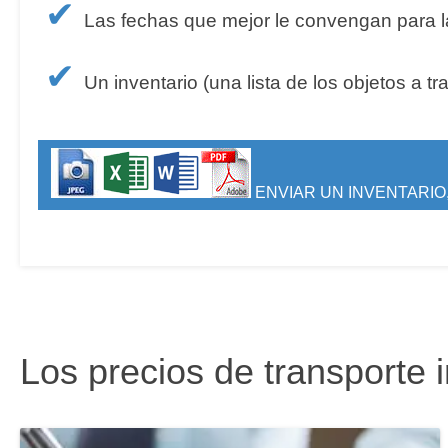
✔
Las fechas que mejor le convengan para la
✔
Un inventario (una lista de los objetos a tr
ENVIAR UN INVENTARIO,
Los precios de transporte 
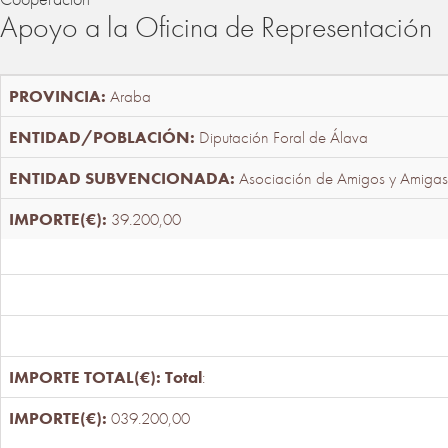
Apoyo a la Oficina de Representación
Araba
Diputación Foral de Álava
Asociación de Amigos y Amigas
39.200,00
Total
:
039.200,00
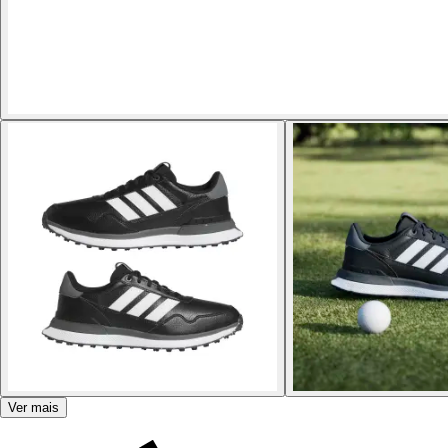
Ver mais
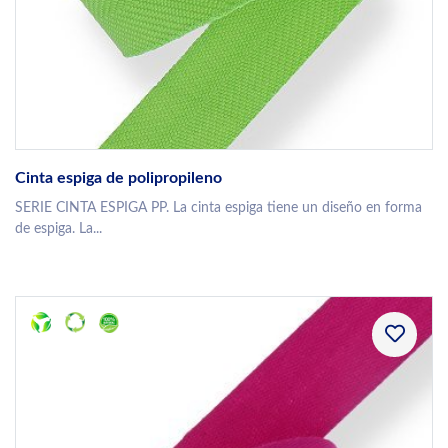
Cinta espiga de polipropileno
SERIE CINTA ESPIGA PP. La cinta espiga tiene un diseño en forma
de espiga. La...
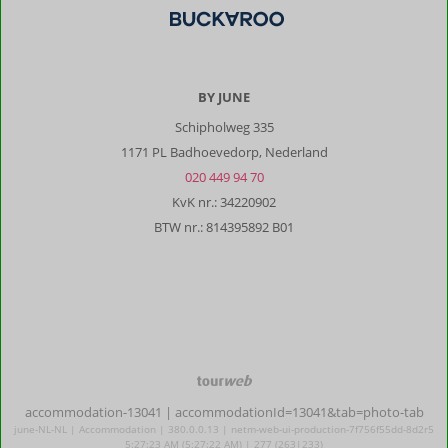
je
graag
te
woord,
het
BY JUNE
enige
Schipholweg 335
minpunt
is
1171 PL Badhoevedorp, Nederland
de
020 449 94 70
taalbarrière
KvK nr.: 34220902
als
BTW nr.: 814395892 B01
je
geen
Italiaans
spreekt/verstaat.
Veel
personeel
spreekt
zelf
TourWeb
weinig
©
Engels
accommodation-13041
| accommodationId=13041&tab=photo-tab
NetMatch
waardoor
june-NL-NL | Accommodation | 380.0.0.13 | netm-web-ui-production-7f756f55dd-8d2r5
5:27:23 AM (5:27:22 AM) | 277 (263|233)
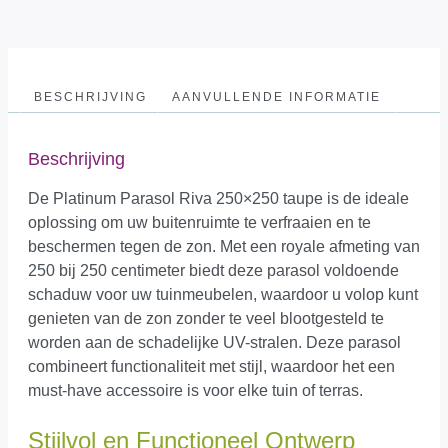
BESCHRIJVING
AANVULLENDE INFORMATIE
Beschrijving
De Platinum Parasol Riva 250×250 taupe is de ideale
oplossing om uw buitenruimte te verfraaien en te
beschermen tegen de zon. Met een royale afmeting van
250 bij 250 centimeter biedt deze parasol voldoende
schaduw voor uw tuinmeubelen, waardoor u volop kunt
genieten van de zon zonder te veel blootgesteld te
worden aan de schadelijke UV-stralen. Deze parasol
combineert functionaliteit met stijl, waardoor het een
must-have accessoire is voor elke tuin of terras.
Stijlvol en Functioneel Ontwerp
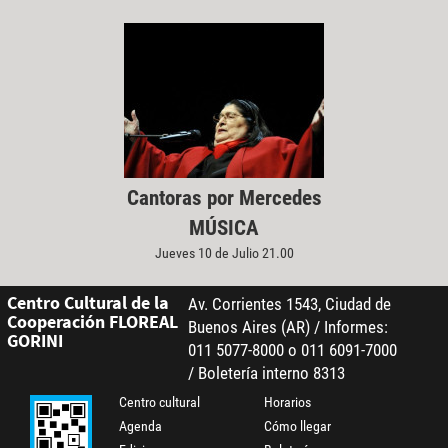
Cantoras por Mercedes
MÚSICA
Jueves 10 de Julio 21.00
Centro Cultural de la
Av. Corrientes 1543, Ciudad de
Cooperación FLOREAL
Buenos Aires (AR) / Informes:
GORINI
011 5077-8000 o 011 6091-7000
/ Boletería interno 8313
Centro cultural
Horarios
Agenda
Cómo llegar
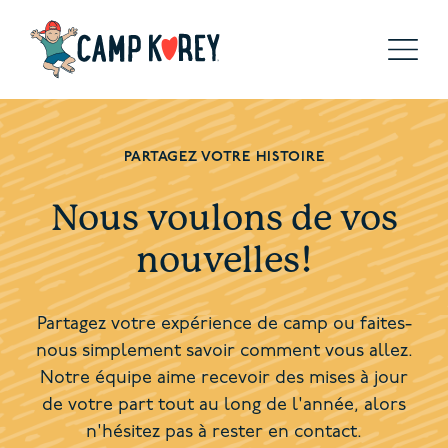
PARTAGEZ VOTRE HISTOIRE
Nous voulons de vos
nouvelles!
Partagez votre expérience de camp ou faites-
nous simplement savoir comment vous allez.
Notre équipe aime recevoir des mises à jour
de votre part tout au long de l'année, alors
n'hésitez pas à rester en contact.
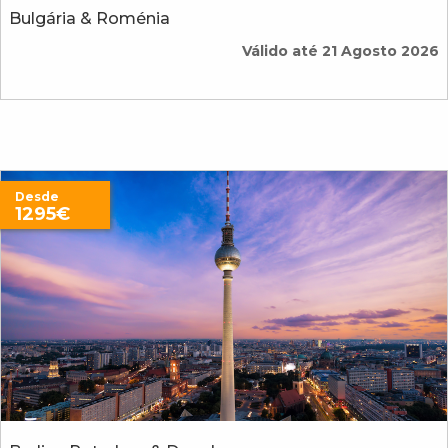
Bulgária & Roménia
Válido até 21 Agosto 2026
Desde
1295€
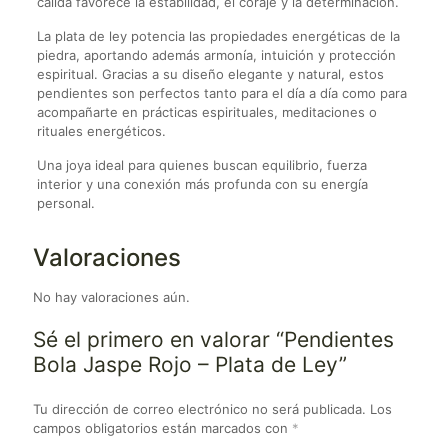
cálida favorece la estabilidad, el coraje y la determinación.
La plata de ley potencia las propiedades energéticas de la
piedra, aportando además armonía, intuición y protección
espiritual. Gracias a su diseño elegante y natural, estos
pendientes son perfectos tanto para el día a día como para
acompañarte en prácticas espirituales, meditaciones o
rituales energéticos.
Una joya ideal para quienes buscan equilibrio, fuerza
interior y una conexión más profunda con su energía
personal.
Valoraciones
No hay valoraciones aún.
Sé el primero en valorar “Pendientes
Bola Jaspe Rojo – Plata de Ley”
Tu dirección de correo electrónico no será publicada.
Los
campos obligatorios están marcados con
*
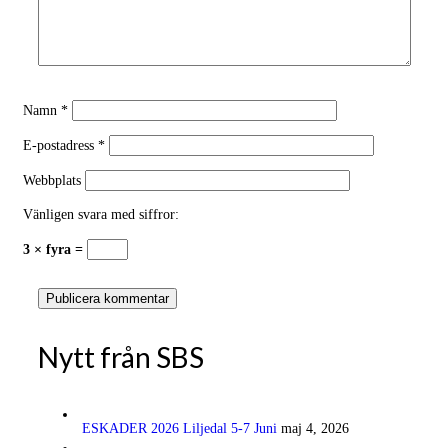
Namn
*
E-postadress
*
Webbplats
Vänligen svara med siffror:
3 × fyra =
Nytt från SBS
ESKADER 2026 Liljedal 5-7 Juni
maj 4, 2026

> **Requirement**: Each line of the data should be quoted exactly, with pictures left out.

> **Exercise result**:
✔
Las fechas que mejor le convengan para la
✔
Un inventario (una lista de los objetos a tr
ENVIAR UN INVENTARIO,
Los precios de transporte 
Apoyo a la Oficina de Representación
Araba
Diputación Foral de Álava
Asociación de Amigos y Amigas
39.200,00
Total
:
039.200,00
Ver mais
Cinta espiga de polipropileno
SERIE CINTA ESPIGA PP. La cinta espiga tiene un diseño en forma
de espiga. La...
je
graag
te
woord,
het
BY JUNE
enige
Schipholweg 335
minpunt
is
1171 PL Badhoevedorp, Nederland
de
020 449 94 70
taalbarrière
KvK nr.: 34220902
als
BTW nr.: 814395892 B01
je
geen
Italiaans
spreekt/verstaat.
Veel
personeel
spreekt
zelf
TourWeb
weinig
©
Engels
accommodation-13041
| accommodationId=13041&tab=photo-tab
NetMatch
waardoor
june-NL-NL | Accommodation | 380.0.0.13 | netm-web-ui-production-7f756f55dd-8d2r5
5:27:23 AM (5:27:22 AM) | 277 (263|233)
BESCHRIJVING
AANVULLENDE INFORMATIE
Beschrijving
De Platinum Parasol Riva 250×250 taupe is de ideale
oplossing om uw buitenruimte te verfraaien en te
beschermen tegen de zon. Met een royale afmeting van
250 bij 250 centimeter biedt deze parasol voldoende
schaduw voor uw tuinmeubelen, waardoor u volop kunt
genieten van de zon zonder te veel blootgesteld te
worden aan de schadelijke UV-stralen. Deze parasol
combineert functionaliteit met stijl, waardoor het een
must-have accessoire is voor elke tuin of terras.
Stijlvol en Functioneel Ontwerp
Cantoras por Mercedes
MÚSICA
Jueves 10 de Julio 21.00
Centro Cultural de la
Av. Corrientes 1543, Ciudad de
Cooperación FLOREAL
Buenos Aires (AR) / Informes:
GORINI
011 5077-8000 o 011 6091-7000
/ Boletería interno 8313
Centro cultural
Horarios
Agenda
Cómo llegar
PARTAGEZ VOTRE HISTOIRE
Nous voulons de vos
nouvelles!
Partagez votre expérience de camp ou faites-
nous simplement savoir comment vous allez.
Notre équipe aime recevoir des mises à jour
de votre part tout au long de l'année, alors
n'hésitez pas à rester en contact.
Bulgária & Roménia
Válido até 21 Agosto 2026
Desde
1295€
cálida favorece la estabilidad, el coraje y la determinación.
La plata de ley potencia las propiedades energéticas de la
piedra, aportando además armonía, intuición y protección
espiritual. Gracias a su diseño elegante y natural, estos
pendientes son perfectos tanto para el día a día como para
acompañarte en prácticas espirituales, meditaciones o
rituales energéticos.
Una joya ideal para quienes buscan equilibrio, fuerza
interior y una conexión más profunda con su energía
personal.
Valoraciones
No hay valoraciones aún.
Sé el primero en valorar “Pendientes
Bola Jaspe Rojo – Plata de Ley”
Tu dirección de correo electrónico no será publicada.
Los
campos obligatorios están marcados con
*
Namn
*
E-postadress
*
Webbplats
Vänligen svara med siffror:
3 × fyra =
Nytt från SBS
ESKADER 2026 Liljedal 5-7 Juni
maj 4, 2026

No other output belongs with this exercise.